### SUPPLIED MATERIAL
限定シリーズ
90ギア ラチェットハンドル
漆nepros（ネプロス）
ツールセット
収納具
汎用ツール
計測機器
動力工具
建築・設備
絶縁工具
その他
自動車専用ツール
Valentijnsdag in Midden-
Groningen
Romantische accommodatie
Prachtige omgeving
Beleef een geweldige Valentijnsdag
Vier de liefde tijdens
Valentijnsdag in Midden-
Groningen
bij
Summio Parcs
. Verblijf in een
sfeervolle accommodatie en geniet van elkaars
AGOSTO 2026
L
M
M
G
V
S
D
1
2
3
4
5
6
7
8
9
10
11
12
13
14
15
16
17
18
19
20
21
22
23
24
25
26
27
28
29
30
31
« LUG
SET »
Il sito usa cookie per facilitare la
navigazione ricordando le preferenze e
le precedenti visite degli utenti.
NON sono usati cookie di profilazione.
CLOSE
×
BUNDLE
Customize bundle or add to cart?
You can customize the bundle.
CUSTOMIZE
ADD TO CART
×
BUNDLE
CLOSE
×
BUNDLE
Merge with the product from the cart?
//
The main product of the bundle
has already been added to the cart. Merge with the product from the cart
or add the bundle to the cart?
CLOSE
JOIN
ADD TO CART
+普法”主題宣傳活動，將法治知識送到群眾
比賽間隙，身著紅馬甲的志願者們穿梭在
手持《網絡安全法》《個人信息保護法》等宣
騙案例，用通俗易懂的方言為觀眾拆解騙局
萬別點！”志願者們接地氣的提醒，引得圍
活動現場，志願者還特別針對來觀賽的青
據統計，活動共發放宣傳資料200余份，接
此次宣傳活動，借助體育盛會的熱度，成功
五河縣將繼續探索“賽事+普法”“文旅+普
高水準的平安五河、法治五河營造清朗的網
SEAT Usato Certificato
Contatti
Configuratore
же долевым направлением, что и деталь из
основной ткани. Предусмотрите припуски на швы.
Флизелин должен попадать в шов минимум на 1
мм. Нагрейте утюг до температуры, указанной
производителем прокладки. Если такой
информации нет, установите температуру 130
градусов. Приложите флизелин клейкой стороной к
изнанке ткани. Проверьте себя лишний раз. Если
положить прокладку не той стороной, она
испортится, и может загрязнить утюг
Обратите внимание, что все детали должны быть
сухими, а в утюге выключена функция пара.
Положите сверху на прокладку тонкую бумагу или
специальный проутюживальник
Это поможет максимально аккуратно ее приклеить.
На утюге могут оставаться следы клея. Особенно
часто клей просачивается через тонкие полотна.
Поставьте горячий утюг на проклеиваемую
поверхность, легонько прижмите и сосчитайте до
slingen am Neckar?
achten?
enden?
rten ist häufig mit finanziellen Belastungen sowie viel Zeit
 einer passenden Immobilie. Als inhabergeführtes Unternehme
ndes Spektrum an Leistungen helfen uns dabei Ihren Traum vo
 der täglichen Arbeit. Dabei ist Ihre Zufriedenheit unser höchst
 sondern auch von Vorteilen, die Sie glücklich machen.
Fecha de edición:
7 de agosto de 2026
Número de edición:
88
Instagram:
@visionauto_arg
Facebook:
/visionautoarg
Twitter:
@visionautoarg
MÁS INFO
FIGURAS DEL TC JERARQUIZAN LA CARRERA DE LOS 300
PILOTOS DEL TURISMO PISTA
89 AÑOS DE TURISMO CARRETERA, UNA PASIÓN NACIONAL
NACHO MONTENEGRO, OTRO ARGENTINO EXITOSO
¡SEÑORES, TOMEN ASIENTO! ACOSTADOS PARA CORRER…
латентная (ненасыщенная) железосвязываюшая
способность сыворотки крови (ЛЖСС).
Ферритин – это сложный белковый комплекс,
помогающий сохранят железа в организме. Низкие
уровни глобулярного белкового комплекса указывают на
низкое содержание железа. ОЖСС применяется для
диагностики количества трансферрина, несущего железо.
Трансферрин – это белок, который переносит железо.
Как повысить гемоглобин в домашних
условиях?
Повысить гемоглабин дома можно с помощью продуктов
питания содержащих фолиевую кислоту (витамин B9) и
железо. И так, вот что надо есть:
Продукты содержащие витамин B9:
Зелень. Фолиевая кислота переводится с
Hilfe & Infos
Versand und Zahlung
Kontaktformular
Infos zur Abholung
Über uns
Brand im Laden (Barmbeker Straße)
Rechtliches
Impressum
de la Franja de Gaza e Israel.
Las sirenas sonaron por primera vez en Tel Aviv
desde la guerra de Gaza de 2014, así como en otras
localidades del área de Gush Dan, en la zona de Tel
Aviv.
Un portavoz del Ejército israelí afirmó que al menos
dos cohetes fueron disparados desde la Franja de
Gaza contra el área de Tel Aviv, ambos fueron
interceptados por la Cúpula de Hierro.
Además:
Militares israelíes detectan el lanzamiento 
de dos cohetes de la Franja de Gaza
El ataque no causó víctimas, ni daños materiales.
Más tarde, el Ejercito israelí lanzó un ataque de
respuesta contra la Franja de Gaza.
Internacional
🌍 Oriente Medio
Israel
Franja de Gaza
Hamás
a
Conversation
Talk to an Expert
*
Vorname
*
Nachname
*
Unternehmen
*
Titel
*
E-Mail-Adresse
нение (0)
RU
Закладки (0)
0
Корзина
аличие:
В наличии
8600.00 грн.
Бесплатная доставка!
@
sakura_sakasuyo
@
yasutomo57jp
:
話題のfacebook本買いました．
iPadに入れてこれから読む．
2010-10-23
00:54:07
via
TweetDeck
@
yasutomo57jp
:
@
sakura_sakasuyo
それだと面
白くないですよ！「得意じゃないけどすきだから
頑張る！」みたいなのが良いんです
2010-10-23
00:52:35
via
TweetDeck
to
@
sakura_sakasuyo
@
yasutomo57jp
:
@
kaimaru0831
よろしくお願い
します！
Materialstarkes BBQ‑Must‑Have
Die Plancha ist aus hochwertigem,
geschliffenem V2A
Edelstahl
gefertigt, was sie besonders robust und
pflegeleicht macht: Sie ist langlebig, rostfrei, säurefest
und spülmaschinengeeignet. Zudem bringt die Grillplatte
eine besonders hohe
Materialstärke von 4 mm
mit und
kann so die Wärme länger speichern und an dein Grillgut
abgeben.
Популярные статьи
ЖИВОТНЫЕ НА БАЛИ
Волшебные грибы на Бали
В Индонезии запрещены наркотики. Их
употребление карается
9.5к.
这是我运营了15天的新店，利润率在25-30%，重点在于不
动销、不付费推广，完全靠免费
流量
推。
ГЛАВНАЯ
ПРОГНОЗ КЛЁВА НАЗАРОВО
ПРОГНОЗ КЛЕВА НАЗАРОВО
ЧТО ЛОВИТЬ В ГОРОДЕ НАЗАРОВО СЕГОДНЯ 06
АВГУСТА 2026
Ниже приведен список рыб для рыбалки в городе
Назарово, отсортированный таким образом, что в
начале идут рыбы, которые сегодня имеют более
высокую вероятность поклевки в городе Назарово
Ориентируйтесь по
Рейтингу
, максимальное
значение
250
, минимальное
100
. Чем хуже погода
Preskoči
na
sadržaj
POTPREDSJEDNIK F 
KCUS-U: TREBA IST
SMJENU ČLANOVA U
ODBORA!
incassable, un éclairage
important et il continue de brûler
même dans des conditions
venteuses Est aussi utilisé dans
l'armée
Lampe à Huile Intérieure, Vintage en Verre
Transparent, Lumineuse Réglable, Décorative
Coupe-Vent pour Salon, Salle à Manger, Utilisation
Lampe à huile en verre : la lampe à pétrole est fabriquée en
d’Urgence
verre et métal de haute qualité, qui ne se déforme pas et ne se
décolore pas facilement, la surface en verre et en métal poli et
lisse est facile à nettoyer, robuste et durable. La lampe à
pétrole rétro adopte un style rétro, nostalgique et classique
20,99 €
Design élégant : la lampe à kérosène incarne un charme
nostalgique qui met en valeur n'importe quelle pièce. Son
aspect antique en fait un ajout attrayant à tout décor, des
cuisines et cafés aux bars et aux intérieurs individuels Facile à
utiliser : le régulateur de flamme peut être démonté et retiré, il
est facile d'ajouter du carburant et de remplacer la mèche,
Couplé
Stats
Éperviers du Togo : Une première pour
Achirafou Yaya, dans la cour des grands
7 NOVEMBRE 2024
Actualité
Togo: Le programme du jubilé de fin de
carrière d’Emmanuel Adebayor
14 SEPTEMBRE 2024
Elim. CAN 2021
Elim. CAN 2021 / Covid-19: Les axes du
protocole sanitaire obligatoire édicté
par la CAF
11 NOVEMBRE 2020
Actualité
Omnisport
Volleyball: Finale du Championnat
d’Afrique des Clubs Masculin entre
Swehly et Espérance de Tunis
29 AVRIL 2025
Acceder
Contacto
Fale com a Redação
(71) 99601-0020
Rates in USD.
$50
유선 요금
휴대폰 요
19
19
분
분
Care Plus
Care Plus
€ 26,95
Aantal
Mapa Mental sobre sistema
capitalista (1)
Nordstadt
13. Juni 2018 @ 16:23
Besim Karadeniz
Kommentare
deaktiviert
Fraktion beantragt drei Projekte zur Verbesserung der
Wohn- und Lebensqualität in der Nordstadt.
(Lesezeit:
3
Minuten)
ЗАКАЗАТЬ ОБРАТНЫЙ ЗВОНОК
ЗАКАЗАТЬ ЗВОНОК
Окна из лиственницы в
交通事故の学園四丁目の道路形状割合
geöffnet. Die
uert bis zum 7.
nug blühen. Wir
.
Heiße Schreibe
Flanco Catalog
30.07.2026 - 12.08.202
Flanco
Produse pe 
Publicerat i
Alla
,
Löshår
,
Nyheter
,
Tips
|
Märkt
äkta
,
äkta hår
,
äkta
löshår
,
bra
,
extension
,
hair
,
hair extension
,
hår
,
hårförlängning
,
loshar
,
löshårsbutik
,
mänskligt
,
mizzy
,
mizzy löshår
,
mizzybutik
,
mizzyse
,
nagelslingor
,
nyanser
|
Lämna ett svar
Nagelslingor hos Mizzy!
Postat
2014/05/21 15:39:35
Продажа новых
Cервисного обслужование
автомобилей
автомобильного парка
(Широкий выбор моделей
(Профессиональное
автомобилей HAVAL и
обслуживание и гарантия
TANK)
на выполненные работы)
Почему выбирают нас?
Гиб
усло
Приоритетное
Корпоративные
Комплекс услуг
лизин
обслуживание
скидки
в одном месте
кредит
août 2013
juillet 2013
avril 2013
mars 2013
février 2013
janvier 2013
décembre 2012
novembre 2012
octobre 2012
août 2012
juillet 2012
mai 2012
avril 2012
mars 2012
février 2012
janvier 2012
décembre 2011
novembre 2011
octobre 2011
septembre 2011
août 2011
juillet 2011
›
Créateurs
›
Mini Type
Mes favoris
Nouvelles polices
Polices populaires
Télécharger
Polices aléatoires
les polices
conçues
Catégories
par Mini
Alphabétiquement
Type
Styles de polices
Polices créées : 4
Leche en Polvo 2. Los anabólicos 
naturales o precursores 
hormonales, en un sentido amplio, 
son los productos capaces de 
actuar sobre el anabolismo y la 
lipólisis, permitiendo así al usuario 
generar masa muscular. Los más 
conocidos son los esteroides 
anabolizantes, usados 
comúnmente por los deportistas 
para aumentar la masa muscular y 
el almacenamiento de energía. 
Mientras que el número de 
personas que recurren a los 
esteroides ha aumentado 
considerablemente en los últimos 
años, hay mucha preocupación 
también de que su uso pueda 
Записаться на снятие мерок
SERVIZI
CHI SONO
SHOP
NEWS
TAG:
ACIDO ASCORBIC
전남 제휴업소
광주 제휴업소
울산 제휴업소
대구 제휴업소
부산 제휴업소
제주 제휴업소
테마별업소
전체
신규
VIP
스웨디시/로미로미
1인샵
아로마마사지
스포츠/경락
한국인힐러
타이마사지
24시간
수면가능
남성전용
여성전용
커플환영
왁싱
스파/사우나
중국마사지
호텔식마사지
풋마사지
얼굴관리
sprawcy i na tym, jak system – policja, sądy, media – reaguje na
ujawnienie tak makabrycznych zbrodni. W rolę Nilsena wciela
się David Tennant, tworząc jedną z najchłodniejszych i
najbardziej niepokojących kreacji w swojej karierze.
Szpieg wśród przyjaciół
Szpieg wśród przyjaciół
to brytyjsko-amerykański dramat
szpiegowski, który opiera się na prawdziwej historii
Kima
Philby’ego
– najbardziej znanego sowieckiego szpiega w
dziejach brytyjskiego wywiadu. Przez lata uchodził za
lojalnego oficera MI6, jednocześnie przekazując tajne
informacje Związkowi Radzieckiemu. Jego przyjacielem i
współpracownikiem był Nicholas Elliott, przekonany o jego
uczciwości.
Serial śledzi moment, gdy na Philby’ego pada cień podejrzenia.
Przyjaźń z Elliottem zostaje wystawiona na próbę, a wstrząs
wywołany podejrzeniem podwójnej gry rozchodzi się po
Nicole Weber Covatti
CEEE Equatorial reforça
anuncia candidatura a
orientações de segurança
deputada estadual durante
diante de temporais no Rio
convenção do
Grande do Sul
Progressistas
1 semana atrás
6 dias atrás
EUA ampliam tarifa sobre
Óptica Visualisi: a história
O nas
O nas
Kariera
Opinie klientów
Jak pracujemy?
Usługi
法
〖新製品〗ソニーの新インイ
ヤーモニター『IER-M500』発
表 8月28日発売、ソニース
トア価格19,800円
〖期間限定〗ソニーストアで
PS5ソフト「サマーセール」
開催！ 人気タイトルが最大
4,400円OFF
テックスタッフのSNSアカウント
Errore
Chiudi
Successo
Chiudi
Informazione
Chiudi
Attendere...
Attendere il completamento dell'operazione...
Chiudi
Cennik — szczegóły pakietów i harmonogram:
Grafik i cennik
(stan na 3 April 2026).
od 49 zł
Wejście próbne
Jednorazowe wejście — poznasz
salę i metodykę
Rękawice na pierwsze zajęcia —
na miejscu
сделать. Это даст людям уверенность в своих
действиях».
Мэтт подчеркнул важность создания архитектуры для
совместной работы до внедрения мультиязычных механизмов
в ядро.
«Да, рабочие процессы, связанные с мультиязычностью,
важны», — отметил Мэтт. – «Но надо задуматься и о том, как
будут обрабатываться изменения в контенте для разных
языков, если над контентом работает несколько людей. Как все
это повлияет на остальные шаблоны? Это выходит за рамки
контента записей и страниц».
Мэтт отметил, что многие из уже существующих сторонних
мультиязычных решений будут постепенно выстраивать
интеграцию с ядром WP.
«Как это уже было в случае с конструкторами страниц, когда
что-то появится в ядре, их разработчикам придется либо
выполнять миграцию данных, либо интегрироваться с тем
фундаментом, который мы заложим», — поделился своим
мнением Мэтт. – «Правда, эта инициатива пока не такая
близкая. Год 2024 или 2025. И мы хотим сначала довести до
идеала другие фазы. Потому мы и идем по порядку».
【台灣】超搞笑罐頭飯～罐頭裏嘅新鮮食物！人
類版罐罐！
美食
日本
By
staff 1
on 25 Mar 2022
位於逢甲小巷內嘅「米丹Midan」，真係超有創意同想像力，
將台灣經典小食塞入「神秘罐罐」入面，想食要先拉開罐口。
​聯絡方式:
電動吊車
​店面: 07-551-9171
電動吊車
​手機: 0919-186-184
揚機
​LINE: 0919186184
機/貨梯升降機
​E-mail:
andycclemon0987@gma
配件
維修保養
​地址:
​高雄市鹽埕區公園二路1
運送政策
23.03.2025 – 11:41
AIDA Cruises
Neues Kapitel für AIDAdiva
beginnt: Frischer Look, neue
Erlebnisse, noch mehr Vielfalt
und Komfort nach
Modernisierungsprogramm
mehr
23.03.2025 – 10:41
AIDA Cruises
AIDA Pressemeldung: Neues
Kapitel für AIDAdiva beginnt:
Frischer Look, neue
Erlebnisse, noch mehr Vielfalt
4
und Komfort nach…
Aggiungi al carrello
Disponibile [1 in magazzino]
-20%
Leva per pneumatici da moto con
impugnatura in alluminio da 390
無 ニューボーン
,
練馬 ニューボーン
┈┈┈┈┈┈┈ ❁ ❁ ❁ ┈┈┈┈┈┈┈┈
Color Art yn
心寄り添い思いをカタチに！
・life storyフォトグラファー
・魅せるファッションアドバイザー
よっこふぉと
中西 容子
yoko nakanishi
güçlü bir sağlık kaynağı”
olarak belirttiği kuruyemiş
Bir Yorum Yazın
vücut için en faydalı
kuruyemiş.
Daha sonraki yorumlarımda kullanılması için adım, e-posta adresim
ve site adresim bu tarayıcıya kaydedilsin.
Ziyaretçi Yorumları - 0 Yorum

### WORK INSTRUCTION
How many lines of the records above contain the string "najbardziej" with the same capitalization? Reply with the number alone.

### REPLY TO THE EXERCISE
2